When You Shouldn't Blog

I've worked most of my career in manufacturing and distribution companies. Typically these are companies that are slow to new trends in Information Technology. For instance, I had the privilege of being able to put in the first e-mail system for a $100m distributor back in the mid 90s as well as drop in their website. I've also recently been involved in helping another company try to consolidate their brand presence on-line. In the rush to "get on the web" sometimes companies make strategic errors.

The core of these errors is forgetting the cardinal rule of the web. Content is king. It's not the volume of content that one pushes out or we'd all be so much happier with the volume of spam we receive. It's the content that fulfills three requirements: content that is accurate, relevant, and timely (ART) to the end user.

Think of it, you have spam filters in your email clients to try to use a Bayesian filter to make sure you never have to read email that isn't accurate, relevant, and timely to you. With the migration of web content into digg, delicious, and RSS feeds, you are starting to see some of those same ideas about how to filter content done by humans. It won't be long before you see your web browsers using search engines and your surfing history to suggest stories and sites you might find interesting. Similar to Amazon's recommendation engine, but with your web surfing as input.

So if you're blogging all the time for your company, but you struggle for content to write about that you feel your customers want to read, then you have a problem. You're drowning your signal in noise. Instead, it's important that your customer can expect a certain level of quality and topic consistency. Is your blog about you, or is it about your product, or a topic of interest.

Related, maybe you don't want to be blogging at all. I've found this column by Jakob Nielsen so insightful, that on the strength of it I went to one of his usability conferences. Jakob's point is that given the ease of blogging, and the standard distribution of quality that blog posts will have, it's sometimes better to write an article and let the blogs point to you. (And as I've blogged about his article, you can see it can work.)

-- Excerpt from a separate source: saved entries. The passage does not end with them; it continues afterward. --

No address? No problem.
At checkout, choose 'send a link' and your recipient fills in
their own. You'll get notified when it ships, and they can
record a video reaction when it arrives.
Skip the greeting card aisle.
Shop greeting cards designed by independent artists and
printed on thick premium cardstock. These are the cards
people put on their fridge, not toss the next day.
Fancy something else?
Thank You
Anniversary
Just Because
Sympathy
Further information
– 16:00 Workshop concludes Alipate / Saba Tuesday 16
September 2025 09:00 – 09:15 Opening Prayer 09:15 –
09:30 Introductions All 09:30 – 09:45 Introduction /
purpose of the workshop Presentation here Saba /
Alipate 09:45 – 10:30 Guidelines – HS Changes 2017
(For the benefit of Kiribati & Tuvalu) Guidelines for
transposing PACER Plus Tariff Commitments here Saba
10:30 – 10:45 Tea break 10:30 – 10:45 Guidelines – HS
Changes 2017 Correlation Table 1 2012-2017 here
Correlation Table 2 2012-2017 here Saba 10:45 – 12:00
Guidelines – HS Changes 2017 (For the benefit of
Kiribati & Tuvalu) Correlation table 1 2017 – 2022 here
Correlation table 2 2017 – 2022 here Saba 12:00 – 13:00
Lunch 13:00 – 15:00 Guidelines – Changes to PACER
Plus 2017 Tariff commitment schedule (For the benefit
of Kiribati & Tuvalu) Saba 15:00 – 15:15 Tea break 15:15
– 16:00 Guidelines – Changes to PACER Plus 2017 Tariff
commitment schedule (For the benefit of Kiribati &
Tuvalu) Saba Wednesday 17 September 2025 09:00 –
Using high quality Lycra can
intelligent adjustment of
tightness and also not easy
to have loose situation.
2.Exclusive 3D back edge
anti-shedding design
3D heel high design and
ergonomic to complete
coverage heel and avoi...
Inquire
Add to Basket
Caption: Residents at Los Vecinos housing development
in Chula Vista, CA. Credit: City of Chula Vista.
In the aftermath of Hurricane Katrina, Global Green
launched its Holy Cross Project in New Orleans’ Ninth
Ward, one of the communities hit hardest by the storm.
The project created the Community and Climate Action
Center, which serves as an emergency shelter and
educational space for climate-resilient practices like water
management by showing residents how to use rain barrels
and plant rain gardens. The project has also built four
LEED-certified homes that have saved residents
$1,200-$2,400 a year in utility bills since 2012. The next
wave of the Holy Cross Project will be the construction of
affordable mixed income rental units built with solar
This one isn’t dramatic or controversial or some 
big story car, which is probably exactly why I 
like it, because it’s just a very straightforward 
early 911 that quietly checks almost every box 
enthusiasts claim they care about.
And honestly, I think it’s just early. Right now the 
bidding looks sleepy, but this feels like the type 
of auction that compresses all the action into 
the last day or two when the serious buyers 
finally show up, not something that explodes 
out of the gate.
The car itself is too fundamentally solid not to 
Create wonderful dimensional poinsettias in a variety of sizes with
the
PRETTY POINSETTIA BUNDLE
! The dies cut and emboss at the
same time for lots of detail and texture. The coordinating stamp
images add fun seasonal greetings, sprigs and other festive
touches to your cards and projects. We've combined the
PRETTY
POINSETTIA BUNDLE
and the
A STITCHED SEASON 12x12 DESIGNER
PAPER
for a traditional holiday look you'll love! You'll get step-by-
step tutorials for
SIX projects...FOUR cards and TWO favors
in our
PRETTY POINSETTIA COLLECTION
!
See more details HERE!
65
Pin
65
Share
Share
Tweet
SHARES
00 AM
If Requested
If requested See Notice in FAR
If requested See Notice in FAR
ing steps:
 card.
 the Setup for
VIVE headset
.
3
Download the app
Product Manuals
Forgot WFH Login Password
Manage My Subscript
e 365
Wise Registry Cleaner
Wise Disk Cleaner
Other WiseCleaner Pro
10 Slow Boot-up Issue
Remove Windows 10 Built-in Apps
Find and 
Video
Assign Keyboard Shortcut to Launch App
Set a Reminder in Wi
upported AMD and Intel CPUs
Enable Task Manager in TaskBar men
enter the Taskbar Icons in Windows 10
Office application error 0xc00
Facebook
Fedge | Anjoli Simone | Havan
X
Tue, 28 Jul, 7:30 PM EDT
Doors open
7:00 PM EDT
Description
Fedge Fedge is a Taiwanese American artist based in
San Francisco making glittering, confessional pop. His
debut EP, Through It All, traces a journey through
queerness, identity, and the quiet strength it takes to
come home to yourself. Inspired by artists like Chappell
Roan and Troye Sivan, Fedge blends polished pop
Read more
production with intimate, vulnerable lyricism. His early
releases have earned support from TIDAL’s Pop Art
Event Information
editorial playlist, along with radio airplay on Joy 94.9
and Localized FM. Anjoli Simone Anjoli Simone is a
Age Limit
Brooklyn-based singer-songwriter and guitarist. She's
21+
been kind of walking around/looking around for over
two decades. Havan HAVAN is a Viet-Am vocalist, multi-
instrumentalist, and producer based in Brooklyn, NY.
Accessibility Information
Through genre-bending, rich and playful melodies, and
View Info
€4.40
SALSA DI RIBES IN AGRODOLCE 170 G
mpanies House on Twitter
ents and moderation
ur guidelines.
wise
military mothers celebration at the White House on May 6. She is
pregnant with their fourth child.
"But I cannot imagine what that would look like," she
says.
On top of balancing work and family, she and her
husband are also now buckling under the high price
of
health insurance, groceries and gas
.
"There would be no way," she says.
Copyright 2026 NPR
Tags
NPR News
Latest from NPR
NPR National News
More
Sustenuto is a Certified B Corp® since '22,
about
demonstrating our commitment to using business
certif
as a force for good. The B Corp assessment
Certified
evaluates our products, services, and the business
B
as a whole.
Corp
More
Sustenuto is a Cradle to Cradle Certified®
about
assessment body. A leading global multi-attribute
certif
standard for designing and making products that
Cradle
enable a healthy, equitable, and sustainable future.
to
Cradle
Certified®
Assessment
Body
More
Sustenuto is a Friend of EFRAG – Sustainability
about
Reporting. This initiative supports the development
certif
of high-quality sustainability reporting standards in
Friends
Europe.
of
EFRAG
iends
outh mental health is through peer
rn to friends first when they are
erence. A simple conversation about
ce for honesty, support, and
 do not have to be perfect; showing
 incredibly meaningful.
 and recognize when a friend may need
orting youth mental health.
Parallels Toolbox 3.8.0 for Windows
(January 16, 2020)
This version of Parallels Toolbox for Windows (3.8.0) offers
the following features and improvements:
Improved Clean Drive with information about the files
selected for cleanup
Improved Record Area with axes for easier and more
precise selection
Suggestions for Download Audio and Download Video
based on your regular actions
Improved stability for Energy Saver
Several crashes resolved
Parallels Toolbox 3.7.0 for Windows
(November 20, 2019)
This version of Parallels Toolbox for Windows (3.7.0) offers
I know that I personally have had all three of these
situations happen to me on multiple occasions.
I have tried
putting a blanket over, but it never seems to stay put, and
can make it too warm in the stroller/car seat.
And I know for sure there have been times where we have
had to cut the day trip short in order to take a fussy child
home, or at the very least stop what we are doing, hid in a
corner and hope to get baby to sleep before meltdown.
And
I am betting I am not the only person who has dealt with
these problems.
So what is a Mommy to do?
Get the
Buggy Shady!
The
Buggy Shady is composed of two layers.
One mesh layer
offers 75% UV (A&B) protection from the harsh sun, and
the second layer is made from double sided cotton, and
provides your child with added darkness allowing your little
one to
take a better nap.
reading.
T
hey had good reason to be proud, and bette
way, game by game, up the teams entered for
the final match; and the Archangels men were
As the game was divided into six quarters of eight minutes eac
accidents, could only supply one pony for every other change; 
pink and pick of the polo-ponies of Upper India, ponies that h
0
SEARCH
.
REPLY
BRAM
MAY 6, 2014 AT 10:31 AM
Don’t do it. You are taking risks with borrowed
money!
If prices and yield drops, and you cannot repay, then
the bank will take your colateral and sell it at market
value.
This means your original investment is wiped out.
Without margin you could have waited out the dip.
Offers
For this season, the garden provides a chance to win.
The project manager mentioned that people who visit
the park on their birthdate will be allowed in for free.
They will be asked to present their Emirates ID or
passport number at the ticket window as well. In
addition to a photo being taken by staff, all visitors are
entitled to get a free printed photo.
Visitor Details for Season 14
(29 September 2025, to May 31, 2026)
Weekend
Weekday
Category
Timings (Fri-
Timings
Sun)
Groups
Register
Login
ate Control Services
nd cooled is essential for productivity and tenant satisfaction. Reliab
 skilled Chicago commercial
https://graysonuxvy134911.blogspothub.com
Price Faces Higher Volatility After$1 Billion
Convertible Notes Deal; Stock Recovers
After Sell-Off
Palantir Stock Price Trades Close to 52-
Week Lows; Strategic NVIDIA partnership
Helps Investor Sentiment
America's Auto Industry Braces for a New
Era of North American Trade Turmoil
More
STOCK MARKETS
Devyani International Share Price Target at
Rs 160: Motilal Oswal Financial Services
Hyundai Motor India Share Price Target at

Basically, if you are the acknowledged expert on a particular subject, blogging actually detracts from your status as the expert. On any given subject, many people will blog. Some number of them will communicate it better than you, even if they aren't as educated on the topic. And by coming into the blogsphere to write about your expertise, you actually remove part of your expertise.

So my recommendation to you? Blog. But blog with a purpose, not a deadline. If you're writing on your expertise, make the blog post meaty enough to be an article. Give your viewers something solid enough that they always see your posts as high value and worth reading.

2 comments:

jsmart said...

I'm a fan of Jakob Nielsen but I hadn't seen that link before. Thanks!

John Kelly said...

That column convinced me to attend one of his seminars on usability. It comes recomended, he's got such a good latch on how to think about disseminating web content.

Forgive me typos, I'm responding from a bus on my iPhone.